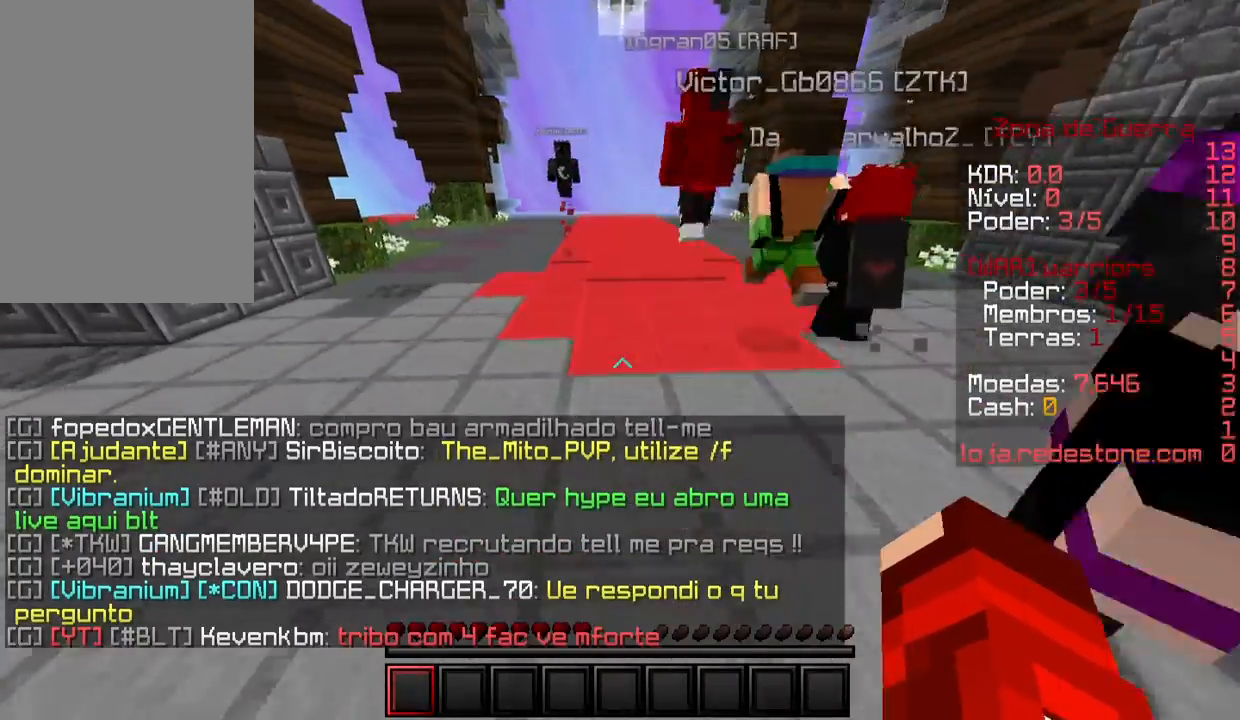
{"keys": [], "mouse": [], "events": []}
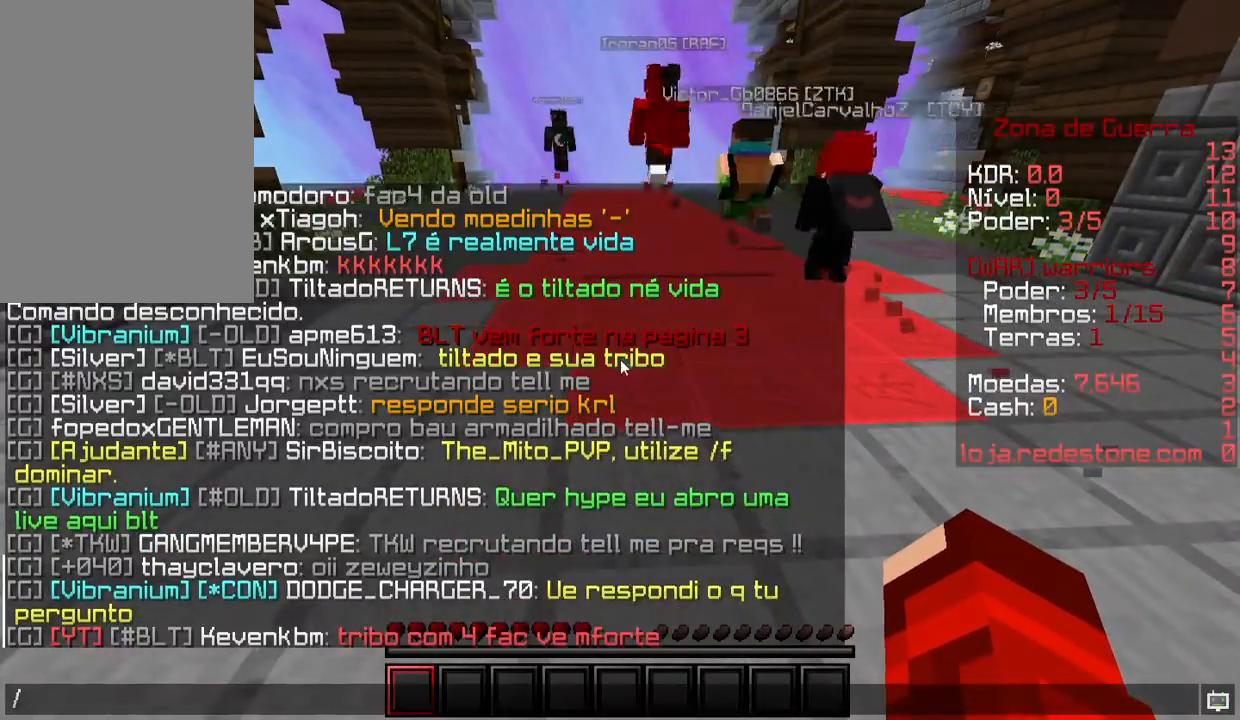
{"keys": [], "mouse": [], "events": []}
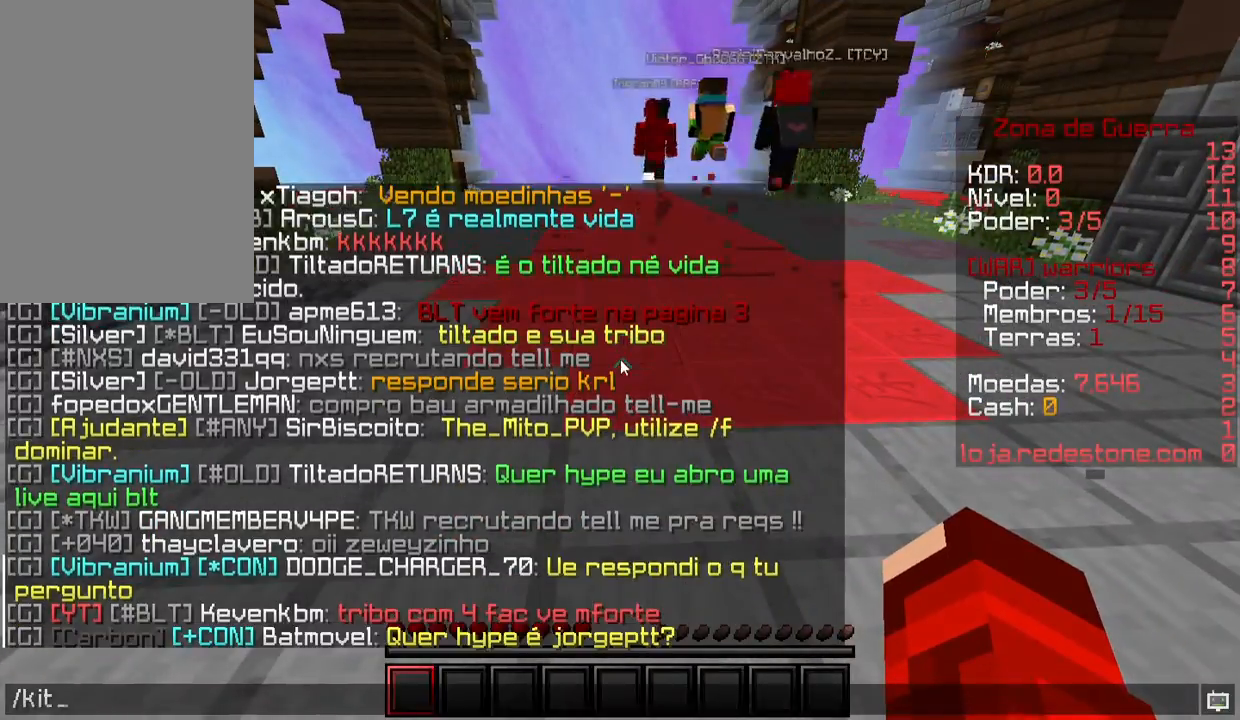
{"keys": [], "mouse": [], "events": [[33, "s", "down"], [233, "s", "up"]]}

▸ **Try it**: Give back the whole listing exactly as written. Do not include any picture.

▸ **Result**:
{"keys": [], "mouse": [], "events": []}
{"keys": [], "mouse": [], "events": []}
{"keys": [], "mouse": [], "events": [[33, "s", "down"], [233, "s", "up"]]}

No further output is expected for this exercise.